TASK INSTRUCTIONS
Skip the pictures. Give all the data again exactly.

Hardware project source files:
↓

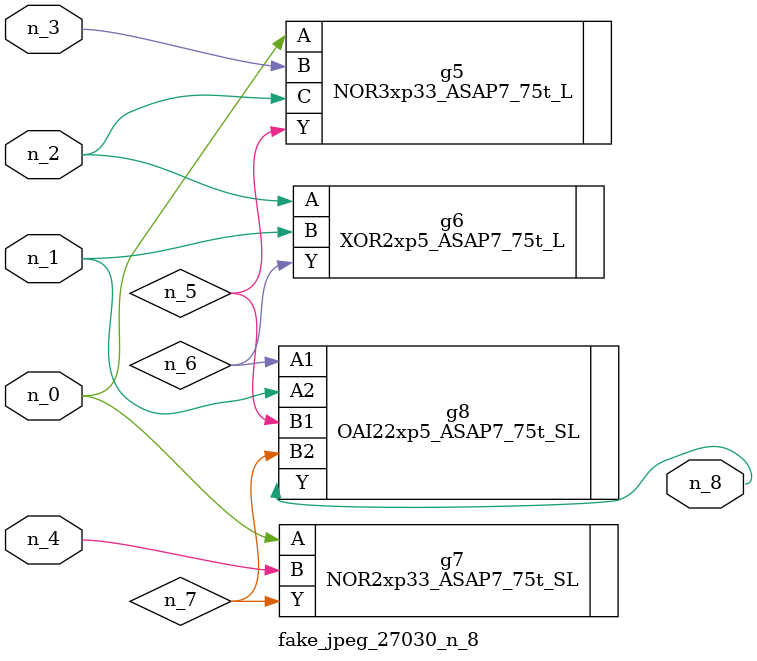
<source format=v>
module fake_jpeg_27030_n_8 (n_3, n_2, n_1, n_0, n_4, n_8);

input n_3;
input n_2;
input n_1;
input n_0;
input n_4;

output n_8;

wire n_6;
wire n_5;
wire n_7;

NOR3xp33_ASAP7_75t_L g5 ( 
.A(n_0),
.B(n_3),
.C(n_2),
.Y(n_5)
);

XOR2xp5_ASAP7_75t_L g6 ( 
.A(n_2),
.B(n_1),
.Y(n_6)
);

NOR2xp33_ASAP7_75t_SL g7 ( 
.A(n_0),
.B(n_4),
.Y(n_7)
);

OAI22xp5_ASAP7_75t_SL g8 ( 
.A1(n_6),
.A2(n_1),
.B1(n_5),
.B2(n_7),
.Y(n_8)
);


endmodule
</source>
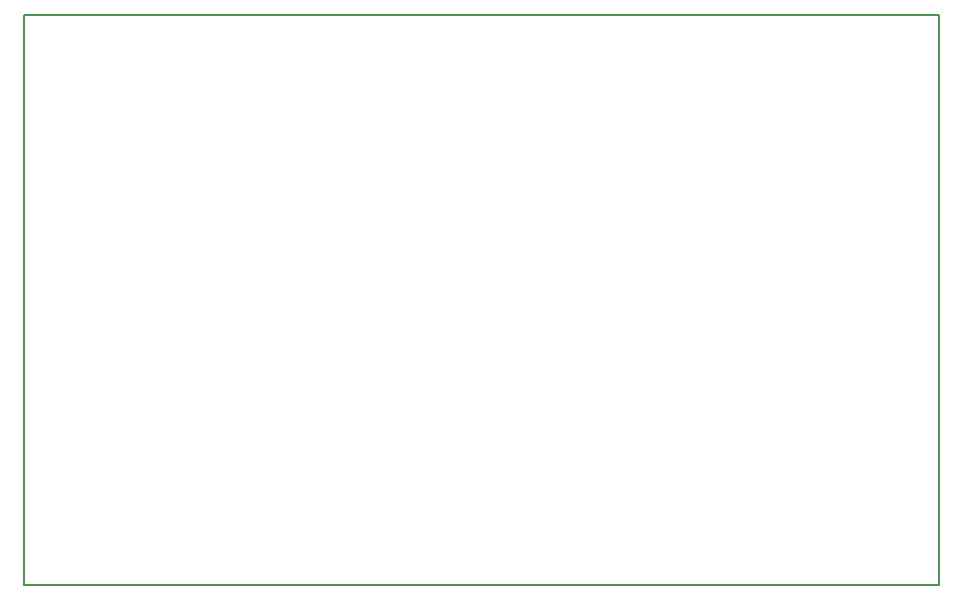
<source format=gm1>
G04 #@! TF.FileFunction,Profile,NP*
%FSLAX46Y46*%
G04 Gerber Fmt 4.6, Leading zero omitted, Abs format (unit mm)*
G04 Created by KiCad (PCBNEW 4.0.2-stable) date 2016年05月15日日曜日 13:14:42*
%MOMM*%
G01*
G04 APERTURE LIST*
%ADD10C,0.100000*%
%ADD11C,0.150000*%
G04 APERTURE END LIST*
D10*
D11*
X152400000Y-132080000D02*
X152400000Y-83820000D01*
X229870000Y-132080000D02*
X152400000Y-132080000D01*
X229870000Y-83820000D02*
X229870000Y-132080000D01*
X152400000Y-83820000D02*
X229870000Y-83820000D01*
M02*

</source>
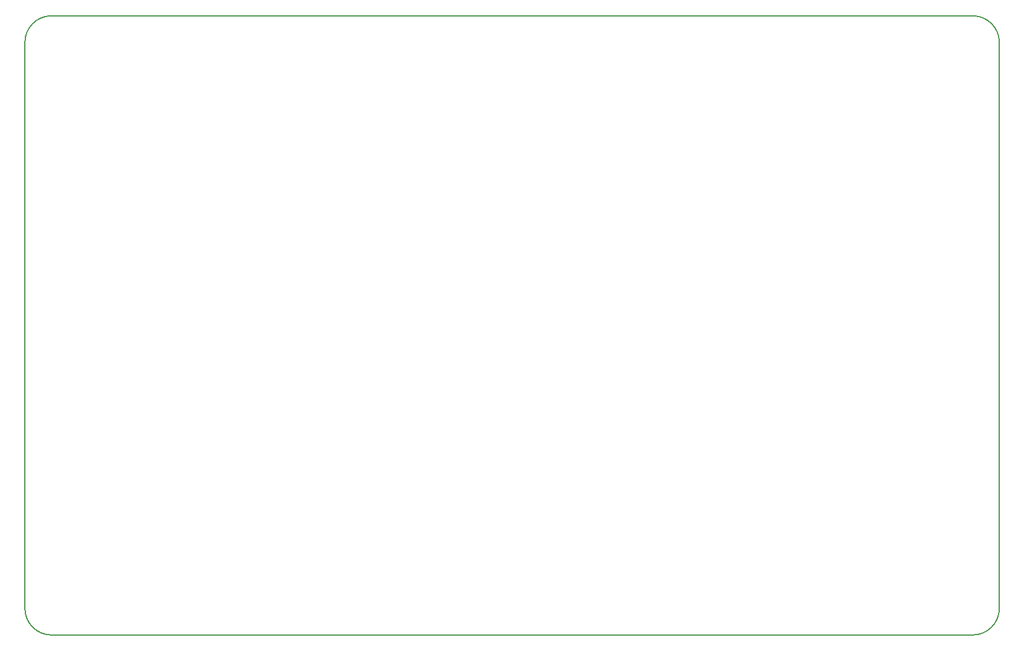
<source format=gbr>
G04 #@! TF.FileFunction,Profile,NP*
%FSLAX46Y46*%
G04 Gerber Fmt 4.6, Leading zero omitted, Abs format (unit mm)*
G04 Created by KiCad (PCBNEW 4.0.6) date 05/08/17 22:06:13*
%MOMM*%
%LPD*%
G01*
G04 APERTURE LIST*
%ADD10C,0.100000*%
%ADD11C,0.150000*%
G04 APERTURE END LIST*
D10*
D11*
X209550000Y-73660000D02*
G75*
G03X205740000Y-69850000I-3810000J0D01*
G01*
X205740000Y-158750000D02*
G75*
G03X209550000Y-154940000I0J3810000D01*
G01*
X69850000Y-154940000D02*
G75*
G03X73660000Y-158750000I3810000J0D01*
G01*
X73660000Y-69850000D02*
G75*
G03X69850000Y-73660000I0J-3810000D01*
G01*
X69850000Y-154940000D02*
X69850000Y-73660000D01*
X205740000Y-158750000D02*
X73660000Y-158750000D01*
X209550000Y-73660000D02*
X209550000Y-154940000D01*
X73660000Y-69850000D02*
X205740000Y-69850000D01*
M02*

</source>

↑

RESULT BELOW
<source format=v>
module fake_jpeg_27030_n_8 (n_3, n_2, n_1, n_0, n_4, n_8);

input n_3;
input n_2;
input n_1;
input n_0;
input n_4;

output n_8;

wire n_6;
wire n_5;
wire n_7;

NOR3xp33_ASAP7_75t_L g5 ( 
.A(n_0),
.B(n_3),
.C(n_2),
.Y(n_5)
);

XOR2xp5_ASAP7_75t_L g6 ( 
.A(n_2),
.B(n_1),
.Y(n_6)
);

NOR2xp33_ASAP7_75t_SL g7 ( 
.A(n_0),
.B(n_4),
.Y(n_7)
);

OAI22xp5_ASAP7_75t_SL g8 ( 
.A1(n_6),
.A2(n_1),
.B1(n_5),
.B2(n_7),
.Y(n_8)
);


endmodule
</source>
<source format=gm1>
G04 #@! TF.FileFunction,Profile,NP*
%FSLAX46Y46*%
G04 Gerber Fmt 4.6, Leading zero omitted, Abs format (unit mm)*
G04 Created by KiCad (PCBNEW 4.0.2-stable) date 2016年05月15日日曜日 13:14:42*
%MOMM*%
G01*
G04 APERTURE LIST*
%ADD10C,0.100000*%
%ADD11C,0.150000*%
G04 APERTURE END LIST*
D10*
D11*
X152400000Y-132080000D02*
X152400000Y-83820000D01*
X229870000Y-132080000D02*
X152400000Y-132080000D01*
X229870000Y-83820000D02*
X229870000Y-132080000D01*
X152400000Y-83820000D02*
X229870000Y-83820000D01*
M02*

</source>
<source format=gbr>
G04 #@! TF.FileFunction,Profile,NP*
%FSLAX46Y46*%
G04 Gerber Fmt 4.6, Leading zero omitted, Abs format (unit mm)*
G04 Created by KiCad (PCBNEW 4.0.6) date 05/08/17 22:06:13*
%MOMM*%
%LPD*%
G01*
G04 APERTURE LIST*
%ADD10C,0.100000*%
%ADD11C,0.150000*%
G04 APERTURE END LIST*
D10*
D11*
X209550000Y-73660000D02*
G75*
G03X205740000Y-69850000I-3810000J0D01*
G01*
X205740000Y-158750000D02*
G75*
G03X209550000Y-154940000I0J3810000D01*
G01*
X69850000Y-154940000D02*
G75*
G03X73660000Y-158750000I3810000J0D01*
G01*
X73660000Y-69850000D02*
G75*
G03X69850000Y-73660000I0J-3810000D01*
G01*
X69850000Y-154940000D02*
X69850000Y-73660000D01*
X205740000Y-158750000D02*
X73660000Y-158750000D01*
X209550000Y-73660000D02*
X209550000Y-154940000D01*
X73660000Y-69850000D02*
X205740000Y-69850000D01*
M02*

</source>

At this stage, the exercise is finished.